Evaluating the Impact of Preschool on Patience, Time Inconsistency and Commitment Demand (with Anya Samek and Shreemayi Samujjwala). 

We evaluate patience, time inconsistency and commitment demand among children. We first show that patience at ages 5-10 predicts reading scores up to 4 years later, even after controlling for prior cognition and executive function. Time inconsistency and commitment demand do not predict reading scores. Second, we evaluate whether preschool affects patience. We leverage a field experiment that randomized children to different preschool curricula. We find that the preschool curriculum focused on self- regulation improved patience overall relative to the control group. Further, preschool helps children use commitment devices to manage their time inconsistency, but does not affect time inconsistency directly.


How do Unions Raise Wages? Evidence from Danish Employer-Employee Linked Data (with Jens Arnholtz and Christian Ibsen). 

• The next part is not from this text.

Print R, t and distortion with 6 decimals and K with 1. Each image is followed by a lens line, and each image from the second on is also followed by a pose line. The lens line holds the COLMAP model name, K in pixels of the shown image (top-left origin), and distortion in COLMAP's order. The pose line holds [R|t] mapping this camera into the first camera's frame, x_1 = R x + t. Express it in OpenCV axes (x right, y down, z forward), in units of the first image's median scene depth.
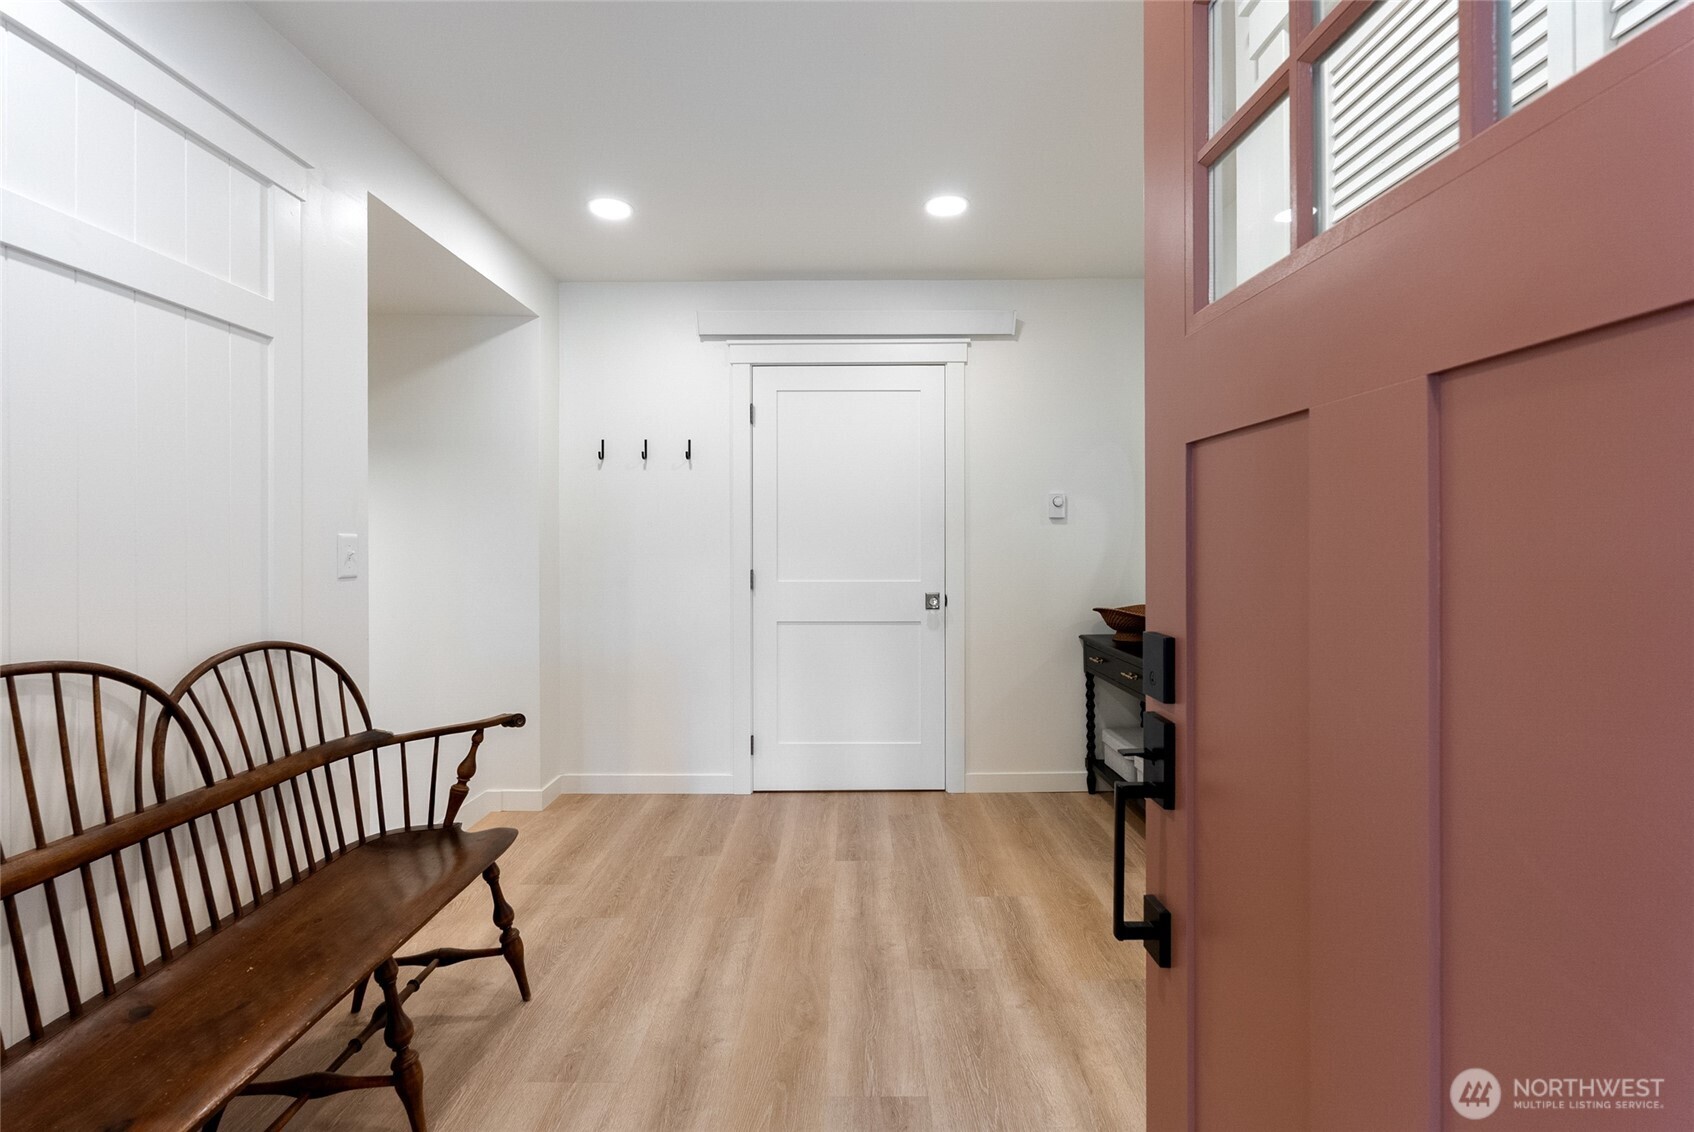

Using the population of Danish employer-employee linkages, this paper offers the first empirical study to differentiate between three different mechanisms of the union wage premium that are often conflated in the literature: bargaining coverage, individual union membership and workplace union density. The longitudinal data enable us to exploit within-worker variation in wages over time, accounting for unobservable individual- and firm-level heterogeneity. Our results suggest that all three mechanisms produce wage premiums. However, the premiums depend on the degree of centralization in wage setting. The bargaining coverage mechanism is more important when collective agreements centrally set wages, while individual union membership is more important in contexts where wage-setting is more decentralized. By exploring the fundamental channels behind how unions raise wages, our study deepens understanding regarding the effects found in prior work.


DEI Statements can Active Stereotype Threat: Evidence from a Natural Field Experiment (with Andrew S. Johnson).

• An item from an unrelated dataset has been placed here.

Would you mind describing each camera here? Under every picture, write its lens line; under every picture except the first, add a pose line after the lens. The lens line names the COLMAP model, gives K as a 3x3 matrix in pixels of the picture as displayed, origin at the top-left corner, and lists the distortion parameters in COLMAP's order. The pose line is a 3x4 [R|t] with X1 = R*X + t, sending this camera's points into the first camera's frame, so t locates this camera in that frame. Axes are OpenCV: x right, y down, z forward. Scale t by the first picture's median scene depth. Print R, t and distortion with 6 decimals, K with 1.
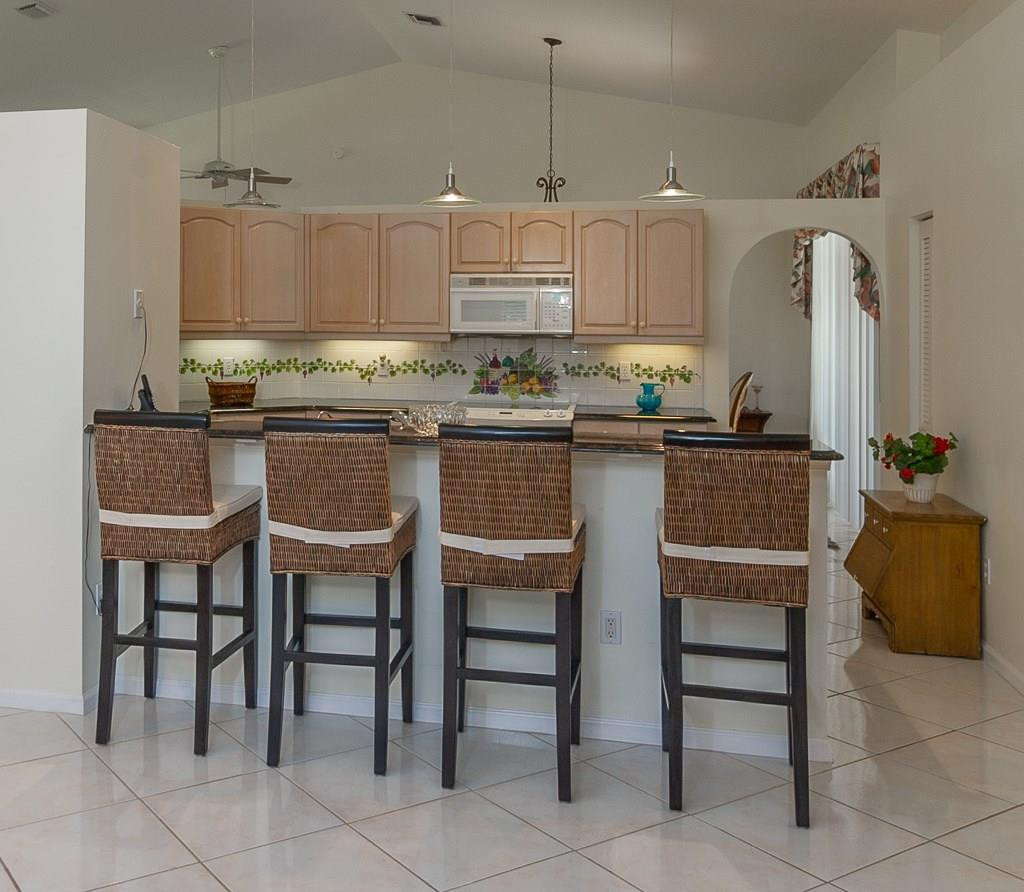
lens RADIAL K [[1168.7, 0, 512.0], [0, 1168.7, 446.0], [0, 0, 1]] dist [-0.003696, -0.011821]
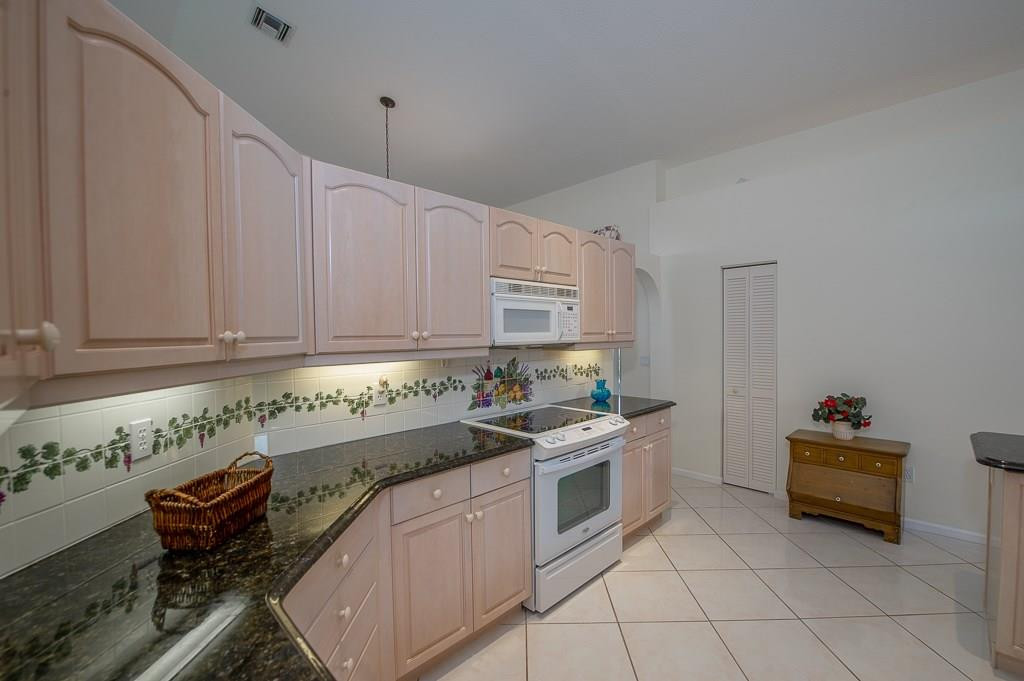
lens RADIAL K [[413.2, 0, 512.5], [0, 413.2, 354.5], [0, 0, 1]] dist [-0.018970, -0.000106]
pose [[0.604796, -0.057226, 0.794322, -0.274570], [0.101237, 0.994848, -0.005410, -0.084033], [-0.789919, 0.083687, 0.607473, 0.773634]]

We explore how DEI statements impact college students. We randomly assign 3,825 incoming freshmen to receive emails that include or exclude a DEI statement. We find that the DEI statement reduces student interest in academic resources by 50%, with greater declines for men than women. 12 weeks later, Black and Hispanic students report greater rates of worry regarding stereotypes, but not White and Asian students. Finally, transcript data indicate that the DEI statements reduce GPAs for men. Potential mechanisms include greater disengagement in university resources among men. Our results suggest that organizations should empirically test DEI statements before implementing them.

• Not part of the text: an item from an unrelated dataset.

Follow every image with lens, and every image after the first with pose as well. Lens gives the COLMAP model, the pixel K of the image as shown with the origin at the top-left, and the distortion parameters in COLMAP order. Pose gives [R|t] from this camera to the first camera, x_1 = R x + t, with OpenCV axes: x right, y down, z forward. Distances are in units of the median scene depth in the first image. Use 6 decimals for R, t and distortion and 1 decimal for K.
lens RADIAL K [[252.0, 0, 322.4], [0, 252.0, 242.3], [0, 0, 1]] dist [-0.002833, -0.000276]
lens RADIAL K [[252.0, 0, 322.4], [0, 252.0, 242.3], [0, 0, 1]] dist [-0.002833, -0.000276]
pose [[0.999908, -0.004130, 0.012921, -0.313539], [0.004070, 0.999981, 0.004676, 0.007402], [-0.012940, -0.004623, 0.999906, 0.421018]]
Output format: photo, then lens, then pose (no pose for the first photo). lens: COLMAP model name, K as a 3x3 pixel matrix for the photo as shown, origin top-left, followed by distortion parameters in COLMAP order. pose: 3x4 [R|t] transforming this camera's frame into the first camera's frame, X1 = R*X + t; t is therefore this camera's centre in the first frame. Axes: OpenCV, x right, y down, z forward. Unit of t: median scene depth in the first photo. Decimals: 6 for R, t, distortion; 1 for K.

Young Children are Sensitive to Moral Costs: Experimental Evidence from Dictator Games (with James C. Cox, John A. List, Michael Price, Vjollca Sadiraj, and Anya Samek).


Many studies have explored how prosocial preferences develop among children, finding that generosity develops surprisingly early in life. Researchers typically attribute this finding to humankind’s innate desire to help others. More recently, research has identified another reason for generosity – individuals wish to avoid the moral cost of behaving selfishly. We use dictator games with 3–7-year-old subjects to show that this sensitivity to moral cost emerges early in life. We find that as early as 3 years old, children are sensitive to moral costs: when we adjust the reference point for moral behavior by allowing them to take from others, they give significantly less. Our findings reveal that children act based on moral costs prior to formal socialization in school, which suggests that preferences for generosity develop based on innate understanding or norms internalized from the early home environment.


 


Selected Work in Progress

Amanda Chuan and Hye Jin Rho. The value of pecuniary and non-pecuniary job amenities for students: evidence from a field experiment.


Hye Jin Rho, Amanda Chuan, Maite Tapia, and Mevan Jayasinghe. Job Preferences among Food Service Workers during Covid-19: Survey Evidence from a Large Public University.